● What to work on
In full and without alteration, repeat the material.

(Records from a dataset)
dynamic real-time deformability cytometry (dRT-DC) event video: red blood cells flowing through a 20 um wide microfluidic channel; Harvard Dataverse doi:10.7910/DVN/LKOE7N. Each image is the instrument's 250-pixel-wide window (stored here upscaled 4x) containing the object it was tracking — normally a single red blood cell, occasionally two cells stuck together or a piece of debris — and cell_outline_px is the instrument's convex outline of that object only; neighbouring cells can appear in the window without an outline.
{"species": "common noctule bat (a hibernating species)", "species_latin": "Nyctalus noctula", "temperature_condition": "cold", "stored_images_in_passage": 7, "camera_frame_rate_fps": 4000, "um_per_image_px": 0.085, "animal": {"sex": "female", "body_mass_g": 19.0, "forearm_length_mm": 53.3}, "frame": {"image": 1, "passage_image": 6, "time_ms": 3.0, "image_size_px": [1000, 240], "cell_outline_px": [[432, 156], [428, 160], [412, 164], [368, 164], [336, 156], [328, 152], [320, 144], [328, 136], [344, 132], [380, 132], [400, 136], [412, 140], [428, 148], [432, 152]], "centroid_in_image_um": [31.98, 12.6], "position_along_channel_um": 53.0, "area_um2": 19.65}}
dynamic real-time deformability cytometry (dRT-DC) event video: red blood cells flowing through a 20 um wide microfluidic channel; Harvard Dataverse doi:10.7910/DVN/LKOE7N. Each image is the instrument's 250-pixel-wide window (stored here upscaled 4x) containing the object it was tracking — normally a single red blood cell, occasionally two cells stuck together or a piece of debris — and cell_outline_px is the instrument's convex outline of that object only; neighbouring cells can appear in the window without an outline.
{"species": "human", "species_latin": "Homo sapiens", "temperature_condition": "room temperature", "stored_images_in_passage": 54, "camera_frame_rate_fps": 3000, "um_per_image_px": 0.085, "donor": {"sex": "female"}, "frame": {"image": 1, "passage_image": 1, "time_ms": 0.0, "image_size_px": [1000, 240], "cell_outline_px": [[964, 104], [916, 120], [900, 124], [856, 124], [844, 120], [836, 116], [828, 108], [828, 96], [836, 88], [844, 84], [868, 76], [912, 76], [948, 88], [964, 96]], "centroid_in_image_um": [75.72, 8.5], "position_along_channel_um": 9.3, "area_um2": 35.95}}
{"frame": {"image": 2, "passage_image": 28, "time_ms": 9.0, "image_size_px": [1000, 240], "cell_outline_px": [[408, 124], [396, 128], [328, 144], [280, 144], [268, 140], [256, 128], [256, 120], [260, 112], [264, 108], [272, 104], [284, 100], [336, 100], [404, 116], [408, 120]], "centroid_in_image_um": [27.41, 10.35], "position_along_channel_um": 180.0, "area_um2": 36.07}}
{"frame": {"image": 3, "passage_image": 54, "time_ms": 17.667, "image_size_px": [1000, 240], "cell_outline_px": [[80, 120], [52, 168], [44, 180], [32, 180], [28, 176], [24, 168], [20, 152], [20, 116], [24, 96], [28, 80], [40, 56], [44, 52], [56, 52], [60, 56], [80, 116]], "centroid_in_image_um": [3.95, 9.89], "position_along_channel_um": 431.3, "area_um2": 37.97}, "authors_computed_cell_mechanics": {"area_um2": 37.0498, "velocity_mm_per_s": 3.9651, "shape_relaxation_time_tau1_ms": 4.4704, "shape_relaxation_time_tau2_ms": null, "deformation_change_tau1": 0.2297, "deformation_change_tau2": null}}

● Answer to this problem
dynamic real-time deformability cytometry (dRT-DC) event video: red blood cells flowing through a 20 um wide microfluidic channel; Harvard Dataverse doi:10.7910/DVN/LKOE7N. Each image is the instrument's 250-pixel-wide window (stored here upscaled 4x) containing the object it was tracking — normally a single red blood cell, occasionally two cells stuck together or a piece of debris — and cell_outline_px is the instrument's convex outline of that object only; neighbouring cells can appear in the window without an outline.
{"species": "common noctule bat (a hibernating species)", "species_latin": "Nyctalus noctula", "temperature_condition": "cold", "stored_images_in_passage": 7, "camera_frame_rate_fps": 4000, "um_per_image_px": 0.085, "animal": {"sex": "female", "body_mass_g": 19.0, "forearm_length_mm": 53.3}, "frame": {"image": 1, "passage_image": 6, "time_ms": 3.0, "image_size_px": [1000, 240], "cell_outline_px": [[432, 156], [428, 160], [412, 164], [368, 164], [336, 156], [328, 152], [320, 144], [328, 136], [344, 132], [380, 132], [400, 136], [412, 140], [428, 148], [432, 152]], "centroid_in_image_um": [31.98, 12.6], "position_along_channel_um": 53.0, "area_um2": 19.65}}
dynamic real-time deformability cytometry (dRT-DC) event video: red blood cells flowing through a 20 um wide microfluidic channel; Harvard Dataverse doi:10.7910/DVN/LKOE7N. Each image is the instrument's 250-pixel-wide window (stored here upscaled 4x) containing the object it was tracking — normally a single red blood cell, occasionally two cells stuck together or a piece of debris — and cell_outline_px is the instrument's convex outline of that object only; neighbouring cells can appear in the window without an outline.
{"species": "human", "species_latin": "Homo sapiens", "temperature_condition": "room temperature", "stored_images_in_passage": 54, "camera_frame_rate_fps": 3000, "um_per_image_px": 0.085, "donor": {"sex": "female"}, "frame": {"image": 1, "passage_image": 1, "time_ms": 0.0, "image_size_px": [1000, 240], "cell_outline_px": [[964, 104], [916, 120], [900, 124], [856, 124], [844, 120], [836, 116], [828, 108], [828, 96], [836, 88], [844, 84], [868, 76], [912, 76], [948, 88], [964, 96]], "centroid_in_image_um": [75.72, 8.5], "position_along_channel_um": 9.3, "area_um2": 35.95}}
{"frame": {"image": 2, "passage_image": 28, "time_ms": 9.0, "image_size_px": [1000, 240], "cell_outline_px": [[408, 124], [396, 128], [328, 144], [280, 144], [268, 140], [256, 128], [256, 120], [260, 112], [264, 108], [272, 104], [284, 100], [336, 100], [404, 116], [408, 120]], "centroid_in_image_um": [27.41, 10.35], "position_along_channel_um": 180.0, "area_um2": 36.07}}
{"frame": {"image": 3, "passage_image": 54, "time_ms": 17.667, "image_size_px": [1000, 240], "cell_outline_px": [[80, 120], [52, 168], [44, 180], [32, 180], [28, 176], [24, 168], [20, 152], [20, 116], [24, 96], [28, 80], [40, 56], [44, 52], [56, 52], [60, 56], [80, 116]], "centroid_in_image_um": [3.95, 9.89], "position_along_channel_um": 431.3, "area_um2": 37.97}, "authors_computed_cell_mechanics": {"area_um2": 37.0498, "velocity_mm_per_s": 3.9651, "shape_relaxation_time_tau1_ms": 4.4704, "shape_relaxation_time_tau2_ms": null, "deformation_change_tau1": 0.2297, "deformation_change_tau2": null}}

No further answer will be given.